Matthew is confident that Jesus is the eschatological prophet who has come to fulfill ancient prophecies. He is confident that Jesus is the Emmanuel of God who has given new hope to the suffering. He not only instructs his congregation; he also warns them, as in 5:18. Unlike the Apostle Paul, Matthew still has a lofty view of the law. He will not abandon it. And he admonishes those under his care not do so. Verse 19. “Therefore, whoever breaks one of the least of these commandments, and teaches others to do the same, will be called least in the kingdom of heaven; but whoever does them and teaches them will be called great in the kingdom of heaven.” This verse is unique to Matthew. What condition prevailed in his church that inspired him to make this statement? If I take the statement as it is, then something like this emerges: (a) there were some members breaking the commandments; (b) they were teaching others to break the commandments. This implies that there was disagreement and conflict in his community. Diverse beliefs were debated. There is evidence that very early disputes arose between the disciples of John the Baptist and the disciples of Jesus. The incompatibility between the church leaders in Jerusalem and Paul was obvious. The letters of Paul contain detailed evidence of internal hostilities in the churches. The confrontations between Jesus (the early church) and the Jewish community are well attested.

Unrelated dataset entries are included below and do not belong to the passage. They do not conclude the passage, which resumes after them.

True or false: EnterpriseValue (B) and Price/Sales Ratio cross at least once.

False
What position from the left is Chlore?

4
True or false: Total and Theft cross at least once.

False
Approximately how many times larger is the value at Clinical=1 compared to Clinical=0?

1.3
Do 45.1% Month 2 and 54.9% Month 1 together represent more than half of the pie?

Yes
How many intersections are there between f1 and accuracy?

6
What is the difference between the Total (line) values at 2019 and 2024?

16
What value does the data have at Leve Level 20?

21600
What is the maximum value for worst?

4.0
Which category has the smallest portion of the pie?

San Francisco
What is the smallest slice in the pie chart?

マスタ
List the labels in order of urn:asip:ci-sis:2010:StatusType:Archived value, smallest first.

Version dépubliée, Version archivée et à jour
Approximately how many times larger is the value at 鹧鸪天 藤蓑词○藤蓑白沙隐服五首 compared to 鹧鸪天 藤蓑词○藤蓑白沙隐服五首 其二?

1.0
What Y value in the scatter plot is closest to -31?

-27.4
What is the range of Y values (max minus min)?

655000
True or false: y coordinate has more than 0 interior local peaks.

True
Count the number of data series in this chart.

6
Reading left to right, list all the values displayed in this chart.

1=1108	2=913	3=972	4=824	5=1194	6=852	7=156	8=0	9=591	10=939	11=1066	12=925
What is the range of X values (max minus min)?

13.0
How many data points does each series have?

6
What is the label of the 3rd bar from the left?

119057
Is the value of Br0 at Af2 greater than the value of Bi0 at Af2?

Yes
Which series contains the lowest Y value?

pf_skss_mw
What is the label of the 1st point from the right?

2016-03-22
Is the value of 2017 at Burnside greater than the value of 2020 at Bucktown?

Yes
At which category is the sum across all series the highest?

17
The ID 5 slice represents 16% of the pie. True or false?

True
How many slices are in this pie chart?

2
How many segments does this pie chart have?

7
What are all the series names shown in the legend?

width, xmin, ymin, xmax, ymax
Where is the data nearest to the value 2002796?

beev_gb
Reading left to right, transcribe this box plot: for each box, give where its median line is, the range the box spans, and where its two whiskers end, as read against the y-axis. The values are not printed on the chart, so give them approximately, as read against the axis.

Thus, it is not unreasonable to suppose that behind Matthew 5:19 there is indicated a dispute within the congregation. This would provide a good reason for his warning. Beside trying to make peace, he was trying to instill in them a particular point of view of the nature of discipleship. His concern reaches as far as membership in the kingdom of heaven. He feared that those who broke the law and encouraged others to do the same would be excluded from the kingdom of heaven. At the same time he tried to show that those who kept the commandments and taught others were certain to inherit the kingdom of heaven. He himself is being a peacemaker. Matthew has an inclusive and universalistic view of salvation. He teaches that the redemption that arrives with the eschatological prophet is available to all, and he seeks to make all ready to receive it. Discipleship is readiness. Discipleship is alertness. Discipleship is watchfulness. In a way, he is not only teaching, he is at the same time recruiting others to join him. He elevates the urgency to rise above their differences in verse 20. “For I tell you, unless your righteousness exceeds that of the scribes and the Pharisees, you will never enter the kingdom of heaven.” This verse is unique to Matthew.

When Jesus tells the people “unless your righteousness exceeds that of the scribes and Pharisees,” he is not referring to an abundance of righteousness, for that itself is inconceivable. The scribes and Pharisees discover their righteousness in the law. In Matthew, such legal righteousness must be transcended, and it is righteousness through discipleship, following Jesus, that is uncovered in the word “exceeds.” It is only through following by faith that one submits to the will of God. Righteousness is the gift that God bestows upon those who submit themselves in faith. As an eschatological gift, it grants disciples entrance into the kingdom of heaven. For this reason, one must “strive first for the kingdom of God and his righteousness.”  Righteousness as God’s gift means that righteousness is another name for the grace that redeems. This is vividly stated in Ephesians 2:8. “For by grace you have been saved through faith, and this is not your own doing; it is the gift of God.”